3.1. Considerations¶
Depending on your use case, there are two main things that you need to consider:
3.1.1. Do I need NetCDF?¶
NetCDF is a data format (and associated software libraries) specifically designed for large-scale scientific data. It has two major benefits over raw binary data:
- It is machine-independent, so endianness is not an issue when moving datasets between machines
- It is self-describing, so as well as containing raw data, NetCDF files also contain metadata describing the data (e.g. variable names, units, origin). Many tools are capable of exploiting this metadata to simplify processing.
JULES can be built with or without NetCDF, however building JULES without NetCDF limits the functionality of JULES. Without NetCDF, JULES will use a dummy NetCDF library which allows the program to build but provides no functionality. Any attempt to use NetCDF files as input with this option will result in a runtime error. All input files must be columnar ASCII, meaning that the user is restricted to running at a single point only. Output files will automatically use a columnar ASCII format with headers. File formats are discussed in more detail in Input files for JULES.

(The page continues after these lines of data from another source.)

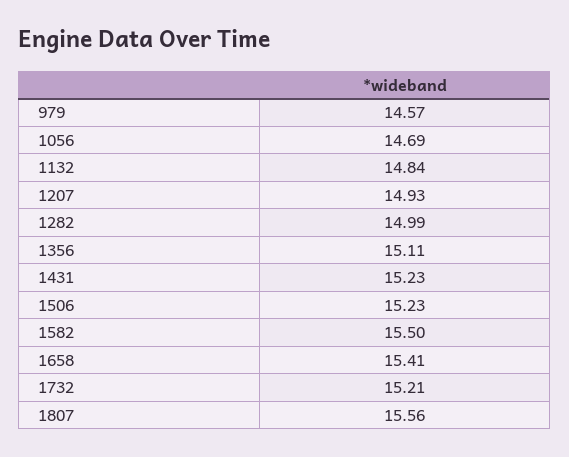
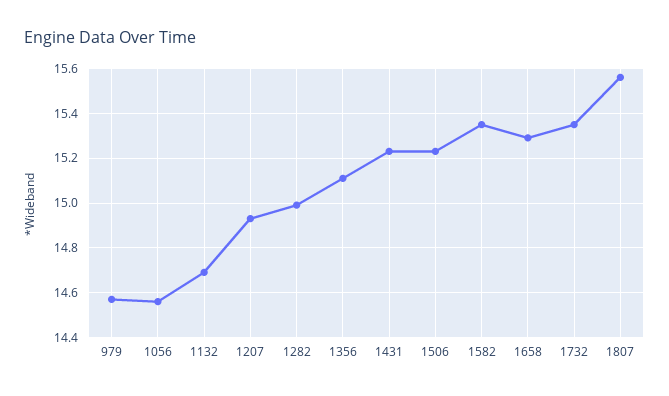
  {
    "979": 14.57,
-   "1056": 14.69,
+   "1056": 14.55,
-   "1132": 14.84,
+   "1132": 14.7,
    "1207": 14.93,
    "1282": 14.99,
    "1356": 15.11,
    "1431": 15.23,
    "1506": 15.23,
-   "1582": 15.5,
+   "1582": 15.35,
-   "1658": 15.41,
+   "1658": 15.3,
-   "1732": 15.21,
+   "1732": 15.35,
    "1807": 15.56
  }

3.1.2. Do I need parallel processing?¶
Note
For running JULES at a single point, parallel processing provides no advantage. However, if JULES is already compiled with OpenMP or MPI enabled, it is still possible to run a single point by simply specifying the number of OpenMP threads and/or MPI tasks to be 1.
JULES is capable of exploiting parallel processing techniques to reduce processing time for distributed/gridded simulations. There are two different methods JULES can use:
- OpenMP
OpenMP is a form of compiler-assisted parallelisation that uses directives for shared-memory, loop-level parallelism across multiple cores on a machine (OpenMP is not capable of utilising a cluster of machines).
This form of parallelism is not as effective as MPI, but may provide some speedup and does not require a specially compiled NetCDF library.
- MPI
MPI (Message Passing Interface) is a standardised message passing interface. MPI coordinates the running of multiple ‘tasks’ in parallel, potentially on several machines (or nodes), and provides mechanisms for these tasks to communicate with each other.
JULES takes advantage of the parallel I/O features available in HDF5 and NetCDF4, which enable multiple MPI tasks to read from and write to the same NetCDF file(s) at the same time. These features must be explicitly enabled when NetCDF is compiled (see Required software).
It is also possible to use MPI and OpenMP together, where each MPI task has a number of OpenMP threads, however this is very advanced and beyond the scope of this document.